------ Extract provided ------

Personal Blog

To The Man Who Told My Daughter To Keep Singing

Teen years are… rough. And you know what? I’m not even swimming in that pool yet! My daughter is technically 12 and won’t officially become a teen for another 6 weeks or so. I’m holding onto every last day of her tween life. It’s all going too quickly for my taste. So, honestly, I’m not rushing a single thing. Not one second of one day.

But I’m no fool. I know that the tween years and the teen years are the roughest ones yet for young women. Girls are unsure of who they are, who they want to become, who they should be friends with, how they feel about their bodies… and more. Moms, we all know that some of that never really goes away, right? I have a post in me about my lifelong struggles with body dysmorphia. I’m just not ready to write it… but it’s brewing.

Anyway, I know my little girl is feeling all those feelings even though she might not be talking about them with me. I know because I was her 20+ years ago to date. I hated my skin. I hated my size. I hated that my mother wouldn’t buy me Gap clothing even though everyone else was wearing the brand. And then once I finally got her to buy me a striped t-shirt from the store, I hated that all my friends stepped up their game and switched to Polo. I was never on top of the trend. I was always playing catch up.

And so, I started to get quieter. I started to retract. I didn’t want to be seen because I didn’t think that what I had was worthy of being shown.

I blended in elementary and middle school. Never stood up against the crowd. Never made waves. I watched and pined for what wasn’t mine. I traveled inside the crowds and tried to mimic the sounds of their footsteps – attempting so hard to keep up.

Does this sound familiar to you? Am I awakening any feelings? 7th grade was hard for me. I remember it vividly.

Yesterday, my daughter came home and told me about a conversation she had with her bus driver. She told me that he asked her why she stopped singing on the bus.

------

● **Task description**: In the blog post, what did the bus driver ask the daughter? The listing after the blog post is separate material.

------ Material provided ------

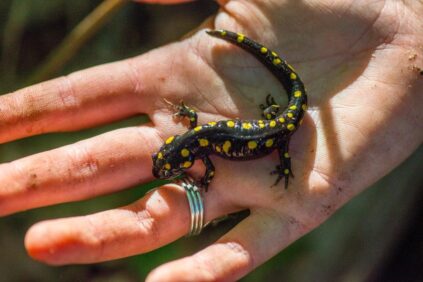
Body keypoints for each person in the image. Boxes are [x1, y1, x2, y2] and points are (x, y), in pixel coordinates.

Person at [0, 0, 422, 281]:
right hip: (279, 120)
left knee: (282, 127)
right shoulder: (196, 138)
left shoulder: (199, 145)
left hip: (283, 125)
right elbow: (201, 140)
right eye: (168, 163)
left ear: (178, 153)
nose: (167, 163)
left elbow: (206, 156)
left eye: (168, 162)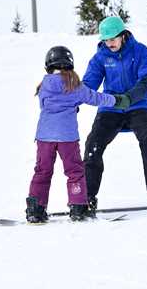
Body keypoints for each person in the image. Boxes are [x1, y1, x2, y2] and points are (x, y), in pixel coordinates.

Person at [25, 45, 130, 223]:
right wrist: (117, 101)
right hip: (67, 137)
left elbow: (45, 106)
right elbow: (96, 98)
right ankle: (77, 206)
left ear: (48, 66)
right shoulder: (74, 85)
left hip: (44, 137)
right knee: (74, 172)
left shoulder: (43, 86)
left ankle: (36, 208)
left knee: (42, 172)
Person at [82, 16, 147, 213]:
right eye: (106, 40)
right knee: (93, 143)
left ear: (123, 35)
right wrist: (73, 101)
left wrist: (130, 98)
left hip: (137, 105)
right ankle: (86, 196)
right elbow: (88, 85)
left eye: (113, 38)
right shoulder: (100, 58)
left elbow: (146, 80)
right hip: (110, 107)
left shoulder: (140, 51)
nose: (110, 43)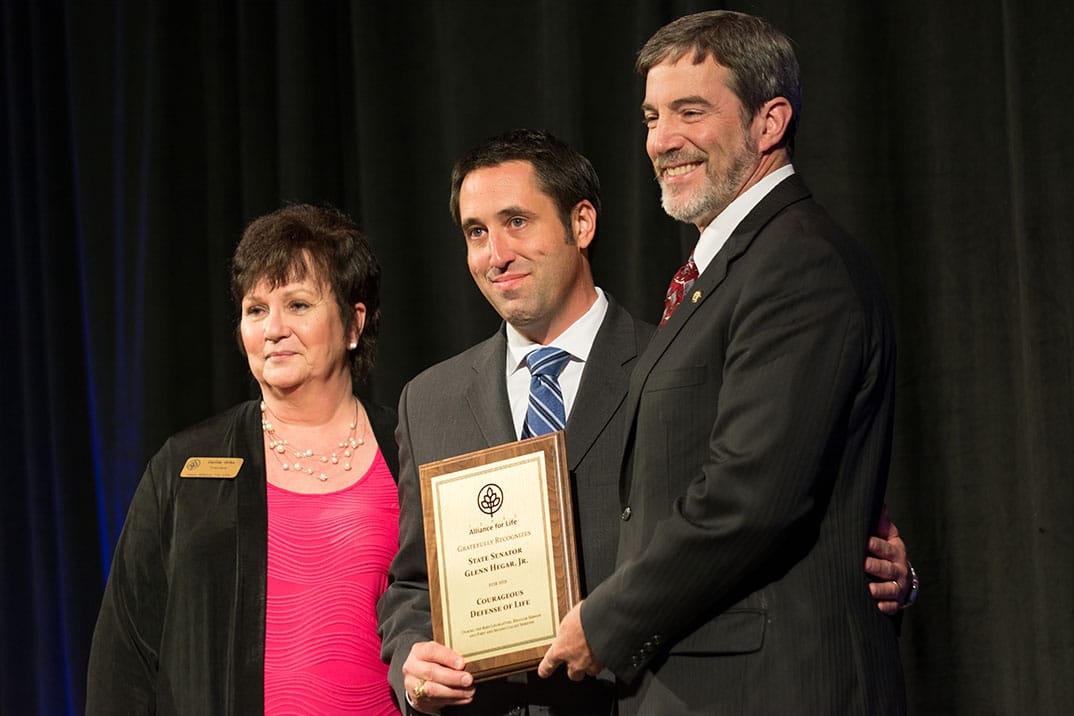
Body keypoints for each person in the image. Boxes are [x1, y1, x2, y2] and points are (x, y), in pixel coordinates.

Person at [378, 130, 911, 715]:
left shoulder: (681, 369)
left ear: (581, 224)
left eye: (516, 222)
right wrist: (413, 662)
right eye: (476, 232)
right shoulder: (429, 400)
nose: (495, 254)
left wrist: (891, 576)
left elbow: (757, 515)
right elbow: (413, 584)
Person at [538, 11, 907, 714]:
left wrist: (606, 623)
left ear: (769, 123)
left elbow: (752, 496)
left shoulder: (797, 264)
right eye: (651, 116)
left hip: (775, 686)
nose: (661, 140)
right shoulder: (729, 268)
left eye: (691, 112)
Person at [86, 204, 401, 714]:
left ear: (352, 322)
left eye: (297, 304)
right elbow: (124, 657)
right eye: (256, 309)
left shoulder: (410, 448)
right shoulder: (185, 465)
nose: (273, 328)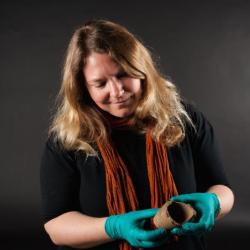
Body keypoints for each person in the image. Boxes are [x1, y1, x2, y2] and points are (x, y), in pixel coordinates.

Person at [40, 19, 234, 250]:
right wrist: (114, 227)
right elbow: (56, 227)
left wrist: (213, 203)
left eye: (123, 74)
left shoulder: (184, 119)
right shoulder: (68, 139)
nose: (117, 91)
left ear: (141, 70)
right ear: (83, 88)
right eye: (100, 83)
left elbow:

------

● **Response to this task**: He asked her why she stopped singing on the bus.